¿Falta mucho para el viernes?

Nos dicen que sopla del norte; se ha llevado las nubes, nos ha traído el frío que toca en enero. Salgo a la calle, me arrebujo en mi abrigo y marcho en dirección a la oficina, bajo el índigo del cielo y la roja herida de muerte con que el día golpea a la noche, mientras las nubes se espantan y huyen. El aire me despierta, agradezco el paseo.

Poco después, cruzo la avenida con cuidado, porque sé que las vías del tranvía resbalan, húmedas, y puedo dejarme los dientes en la acera. Veo cómo los vagabundos abandonan su campamento, cada uno por su lado, míseros y asquerosos. Me cruzo con los parias que esperan la furgoneta de los servicios sociales. Uno vende papelinas de heroína. «Coño, qué frío», exclama uno de sus clientes. El otro me pregunta qué hora es. Siempre lo hace, cuando me ve pasar camino de la oficina. «Las ocho y veinte.» «Gracias, muy amable.»

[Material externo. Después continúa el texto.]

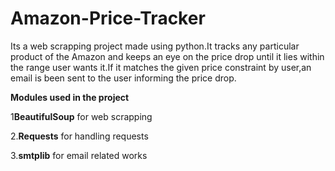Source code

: # Amazon-Price-Tracker

Its a web scrapping project made using python.It tracks any particular product of the Amazon and keeps an eye on the price drop until it lies within the range user wants it.If it matches the given price constraint by user,an email is been sent to the user informing the price drop.

**Modules used in the project**

1**BeautifulSoup** for web scrapping

2.**Requests** for handling requests

3.**smtplib** for email related works
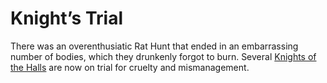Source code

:# Knight’s Trial

There was an overenthusiatic Rat Hunt that ended in an embarrassing number of bodies, which they drunkenly forgot to burn. Several [Knights of the Halls](/f/the_kirkhalls.md) are now on trial for cruelty and mismanagement.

Un poco más allá, me adelanta una camioneta del servicio forense. La floristería recibe un cargamento de claveles y la marmolería ya está abierta. Los Servicios Funerarios hace tiempo que han abierto las puertas y ya se oyen las máquinas de la fábrica de ataudes, pero es ahora cuando comienzan a llegar parientes y amigos para presentar sus respetos a los señores difuntos. Un olor dulzón, a flores mustias, me llena las narices. Paso deprisa por delante y me planto en la oficina casi con urgencia. Me reciben algunos funcionarios en la calle, con el primer pitillo del día entre los dedos, pateando el suelo para sentir los dedos de los pies y después de un largo viaje en ascensor descubro que los marrones siguen exactamente donde los dejé ayer, encima de la mesa.

Hace frío, es verdad, porque casi se me congela el alma.